§ **Brief**: When you reach the line that contains "camera: 40 degrees right, 0 degrees up" in the data below, start reproducing lines exactly, and stop after the line that contains "teapot [562,193,591,215] ->".

§ **Provided data**:
..............................

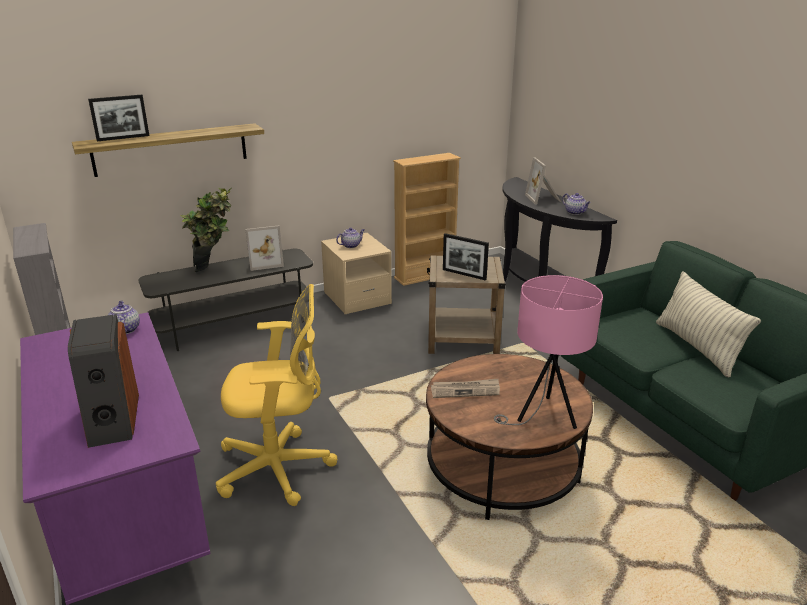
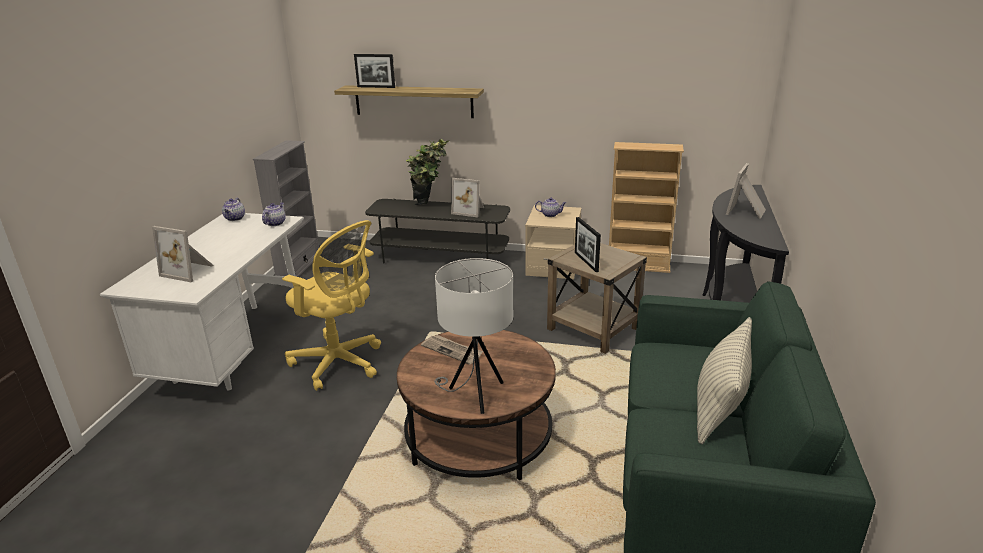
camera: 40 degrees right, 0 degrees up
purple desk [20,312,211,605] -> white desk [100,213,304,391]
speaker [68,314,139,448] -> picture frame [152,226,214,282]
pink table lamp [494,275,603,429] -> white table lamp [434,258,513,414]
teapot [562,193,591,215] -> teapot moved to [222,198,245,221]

..............................

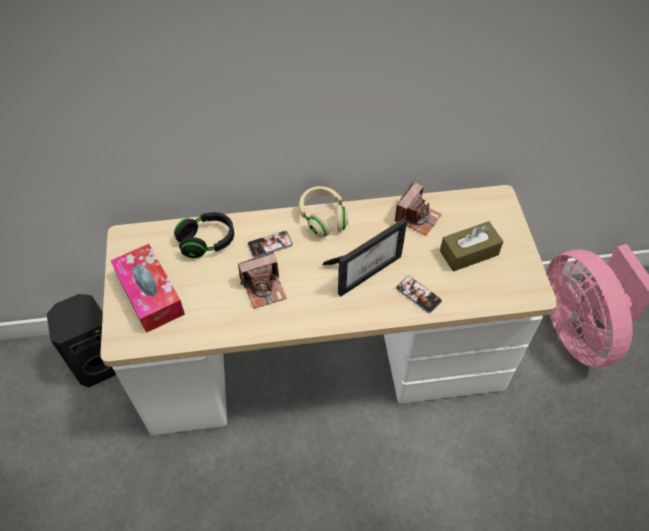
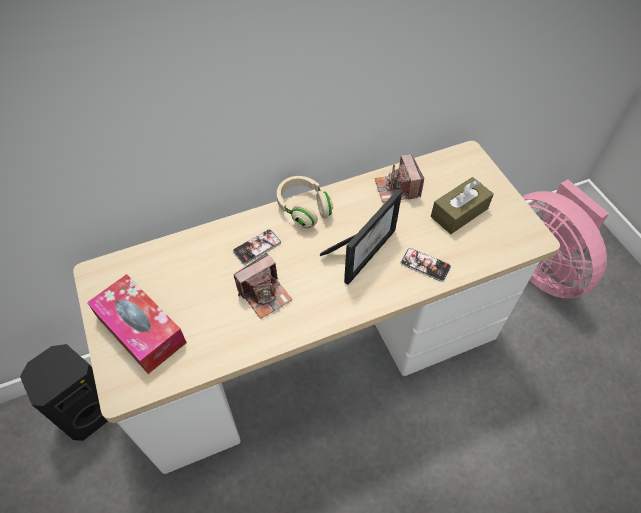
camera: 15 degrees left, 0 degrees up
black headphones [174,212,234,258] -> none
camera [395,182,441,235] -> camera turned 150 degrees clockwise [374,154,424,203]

..............................

§ **Result of the task**:
camera: 40 degrees right, 0 degrees up
purple desk [20,312,211,605] -> white desk [100,213,304,391]
speaker [68,314,139,448] -> picture frame [152,226,214,282]
pink table lamp [494,275,603,429] -> white table lamp [434,258,513,414]
teapot [562,193,591,215] -> teapot moved to [222,198,245,221]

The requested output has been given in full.